R frontend for Spark

Project maintained by amplab-extras Hosted on GitHub Pages — Theme by mattgraham

R on Spark

SparkR is an R package that provides a light-weight frontend to use Apache Spark from R. SparkR exposes the Spark API through the RDD class and allows users to interactively run jobs from the R shell on a cluster.


RDDs as Distributed Lists

SparkR exposes the RDD API of Spark as distributed lists in R. For example we can read an input file from HDFS and process every line using lapply on a RDD.

  sc <- sparkR.init("local")
  lines <- textFile(sc, "hdfs://data.txt")
  wordsPerLine <- lapply(lines, function(line) { length(unlist(strsplit(line, " "))) })

In addition to lapply, SparkR also allows closures to be applied on every partition using lapplyWithPartition. Other supported RDD functions include operations like reduce, reduceByKey, groupByKey and collect.

Serializing closures

SparkR automatically serializes the necessary variables to execute a function on the cluster. For example if you use some global variables in a function passed to lapply, SparkR will automatically capture these variables and copy them to the cluster. An example of using a random weight vector to initialize a matrix is shown below

   lines <- textFile(sc, "hdfs://data.txt")
   initialWeights <- runif(n=D, min = -1, max = 1)
   createMatrix <- function(line) {
     as.numeric(unlist(strsplit(line, " "))) %*% t(initialWeights)
   # initialWeights is automatically serialized
   matrixRDD <- lapply(lines, createMatrix)

Dataset content ->
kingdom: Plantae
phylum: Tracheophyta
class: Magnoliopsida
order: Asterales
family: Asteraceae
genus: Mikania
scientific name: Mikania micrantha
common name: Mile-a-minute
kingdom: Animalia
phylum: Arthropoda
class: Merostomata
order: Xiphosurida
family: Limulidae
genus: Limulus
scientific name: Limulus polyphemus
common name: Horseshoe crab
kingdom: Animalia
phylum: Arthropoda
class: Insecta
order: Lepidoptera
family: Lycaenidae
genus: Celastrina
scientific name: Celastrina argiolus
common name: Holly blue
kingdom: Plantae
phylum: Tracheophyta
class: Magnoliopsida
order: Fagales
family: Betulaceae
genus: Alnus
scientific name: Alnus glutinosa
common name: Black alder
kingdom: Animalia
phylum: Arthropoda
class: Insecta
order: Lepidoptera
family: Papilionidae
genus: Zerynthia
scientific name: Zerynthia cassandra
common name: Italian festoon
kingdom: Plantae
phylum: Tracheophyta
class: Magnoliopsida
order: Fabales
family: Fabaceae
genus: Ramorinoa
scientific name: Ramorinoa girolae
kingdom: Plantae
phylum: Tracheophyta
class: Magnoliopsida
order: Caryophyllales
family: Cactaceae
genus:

Set task ->
Answer the following from the SparkR text above.
(a) Through which class does SparkR expose the Spark API?
(b) Which function applies closures on every partition?
(c) What does SparkR do with global variables used in a function passed to lapply?

Task solution ->
(a) The RDD class.
(b) lapplyWithPartition.
(c) It automatically captures them and copies them to the cluster.